How to complete this task | Leaving out all pictures, return the records word for word.

Source data |
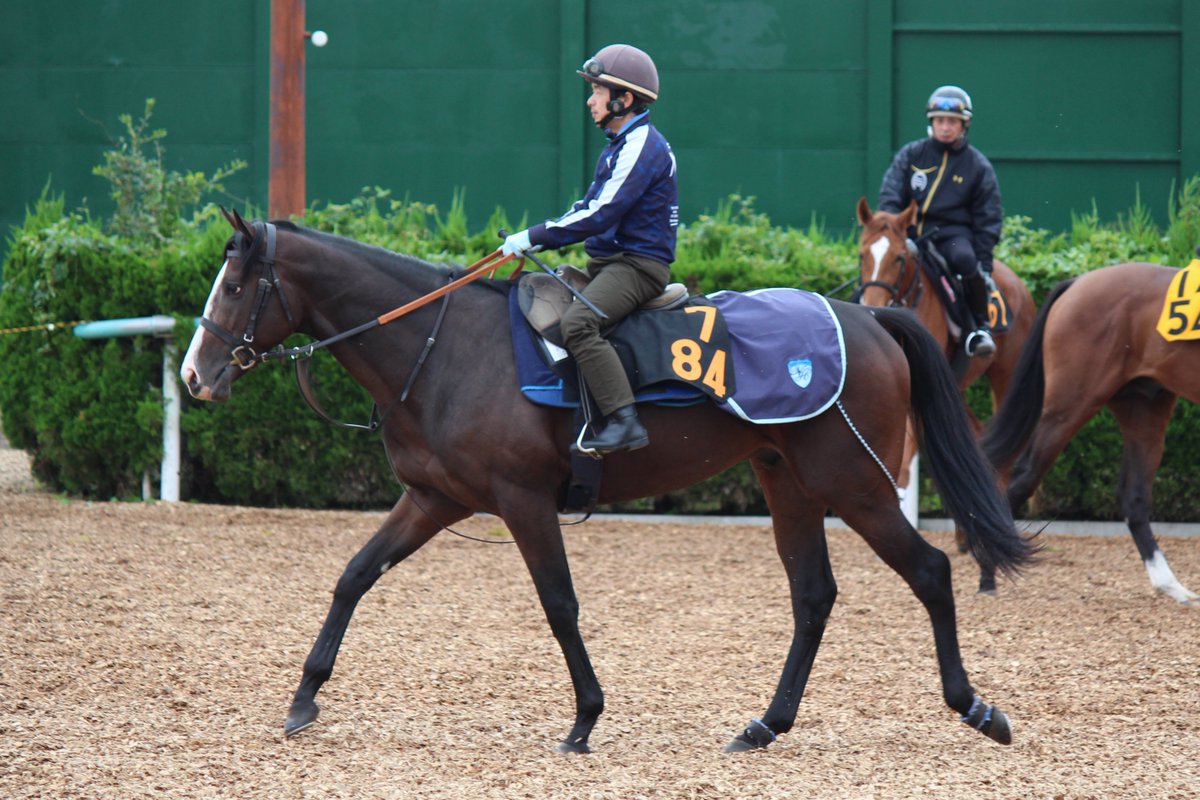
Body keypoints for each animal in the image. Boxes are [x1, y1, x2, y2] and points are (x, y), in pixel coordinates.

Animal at [981, 261, 1200, 605]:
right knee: (1022, 477)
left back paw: (1170, 584)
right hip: (1071, 403)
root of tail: (1077, 282)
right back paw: (988, 571)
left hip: (1143, 408)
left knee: (1134, 497)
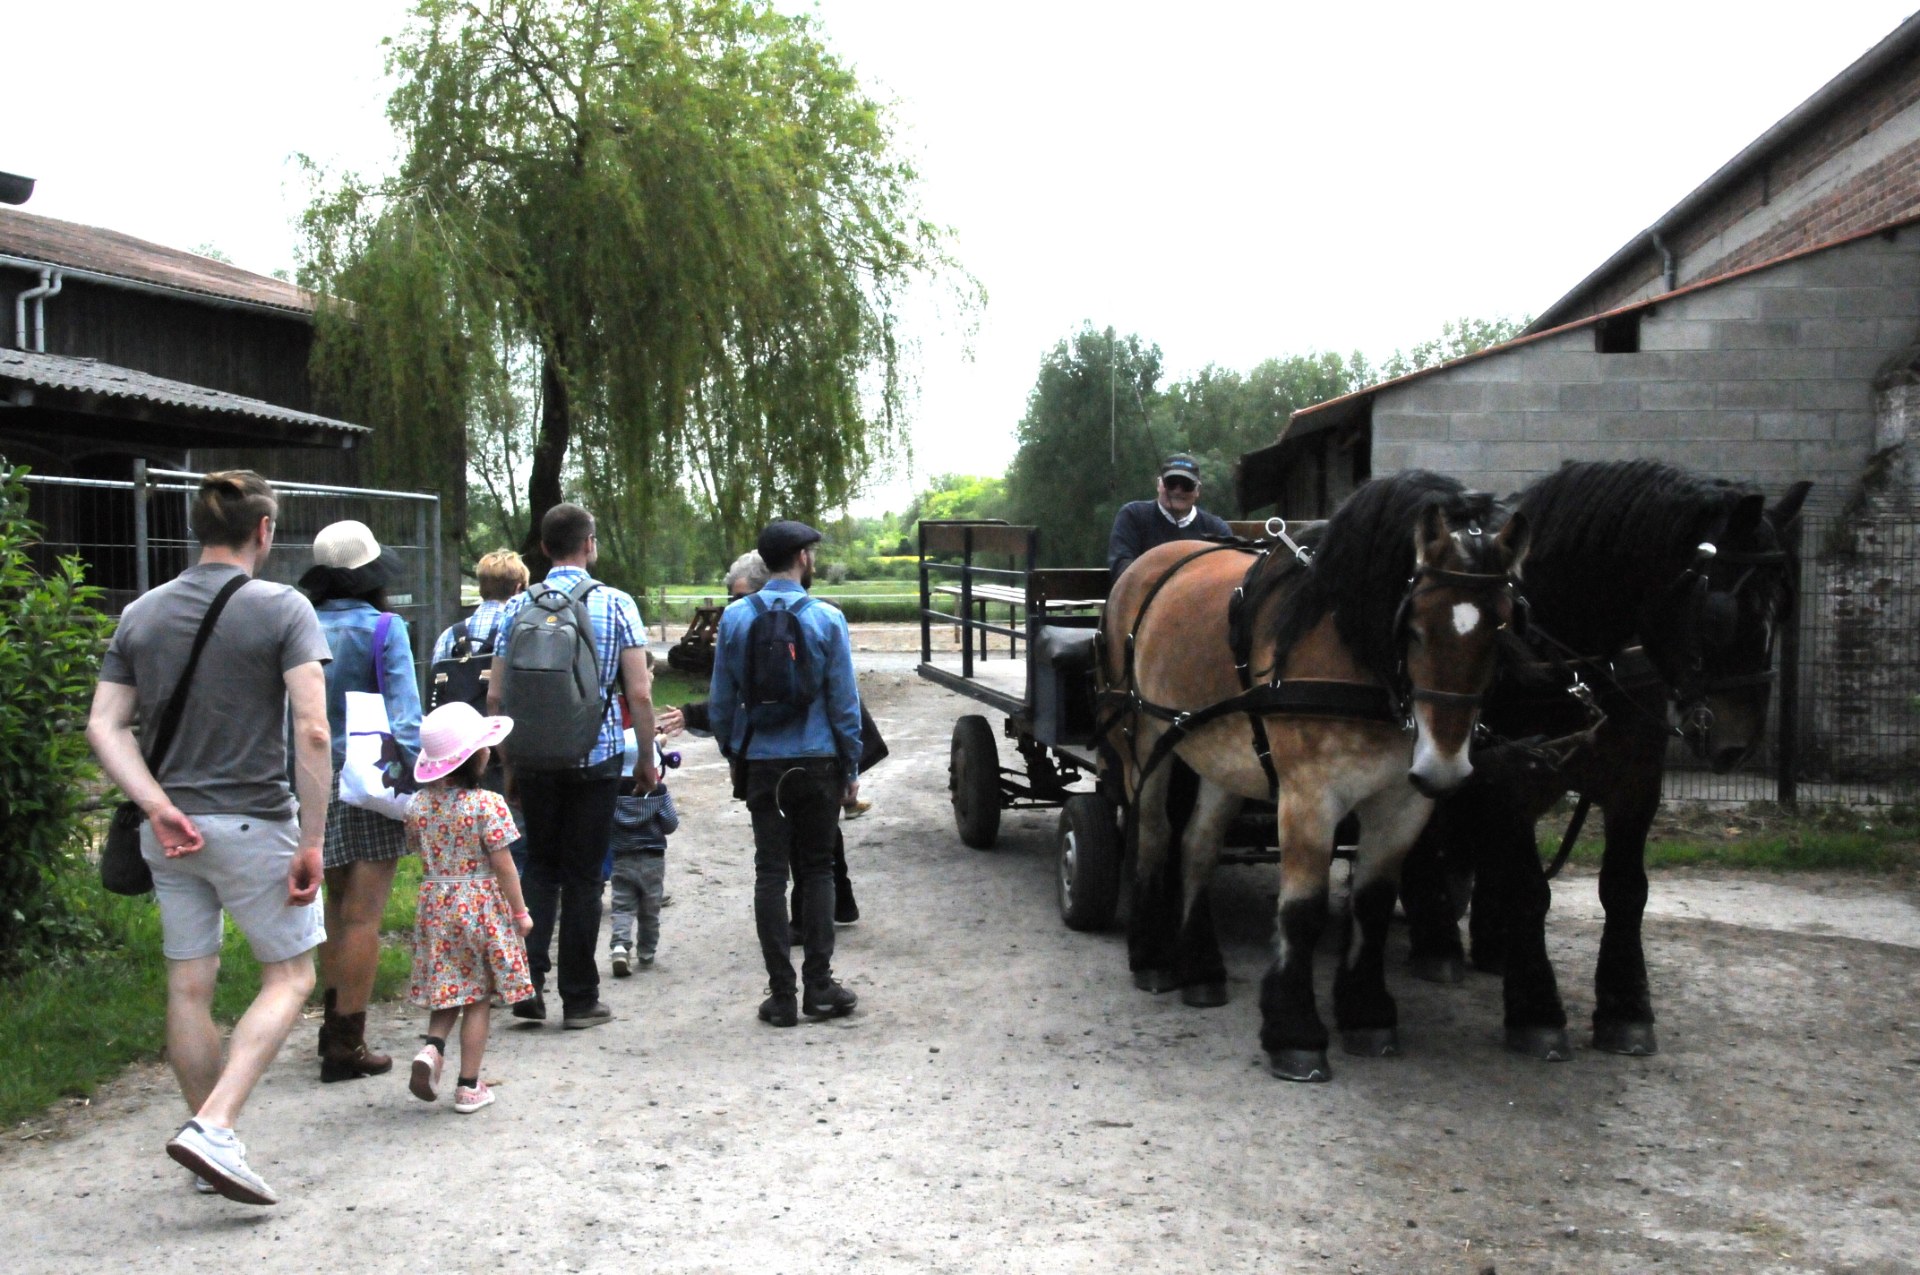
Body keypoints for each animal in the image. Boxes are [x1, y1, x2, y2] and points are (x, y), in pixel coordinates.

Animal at [1098, 472, 1528, 1082]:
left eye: (1502, 627)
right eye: (1414, 626)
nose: (1443, 767)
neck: (1360, 660)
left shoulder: (1403, 801)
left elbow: (1372, 902)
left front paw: (1367, 1014)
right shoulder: (1310, 796)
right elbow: (1302, 910)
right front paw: (1294, 1031)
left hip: (1222, 753)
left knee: (1197, 846)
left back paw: (1201, 970)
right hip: (1145, 741)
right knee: (1154, 836)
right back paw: (1152, 958)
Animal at [1405, 458, 1804, 1052]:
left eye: (1782, 606)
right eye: (1723, 611)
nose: (1738, 744)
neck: (1575, 662)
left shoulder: (1634, 783)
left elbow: (1625, 890)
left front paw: (1626, 1005)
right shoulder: (1512, 777)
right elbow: (1530, 888)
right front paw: (1537, 1009)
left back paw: (1491, 943)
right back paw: (1436, 940)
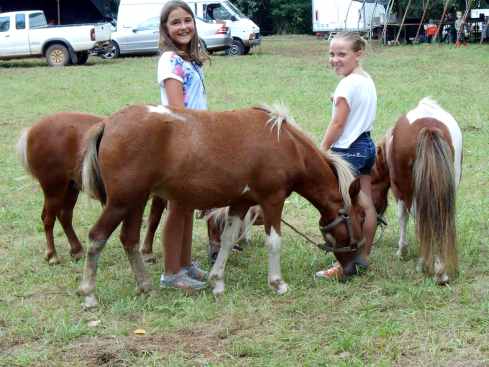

Response below |
Body keypoints for each animal in the image. Boxes are [x1, y1, x2, y2] and points are (x, y), in pixel coordinates.

Animal at [981, 261, 1200, 605]:
right knee: (1022, 477)
left back paw: (1170, 584)
right hip: (1071, 403)
root of tail: (1077, 282)
right back paw: (988, 571)
left hip: (1143, 408)
left knee: (1134, 497)
Body keypoints for each animal in the image. Boxes are [x1, y1, x2, y2] and points are (x, y), in pixel coordinates.

Animal at [1098, 472, 1528, 1082]:
left eye: (1502, 627)
right eye: (1414, 626)
nose: (1443, 767)
neck: (1360, 660)
left shoulder: (1403, 801)
left elbow: (1372, 902)
left front paw: (1367, 1014)
right shoulder: (1310, 796)
right elbow: (1302, 910)
right front paw: (1294, 1031)
left hip: (1222, 753)
left knee: (1197, 846)
left back paw: (1201, 970)
right hip: (1145, 741)
right knee: (1154, 836)
right back paw: (1152, 958)
Animal at [1405, 458, 1804, 1052]:
left eye: (1782, 606)
right eye: (1723, 611)
nose: (1738, 744)
neck: (1575, 662)
left shoulder: (1634, 783)
left elbow: (1625, 890)
left front paw: (1626, 1005)
right shoulder: (1512, 777)
right elbow: (1530, 888)
right front paw: (1537, 1009)
left back paw: (1491, 943)
right back paw: (1436, 940)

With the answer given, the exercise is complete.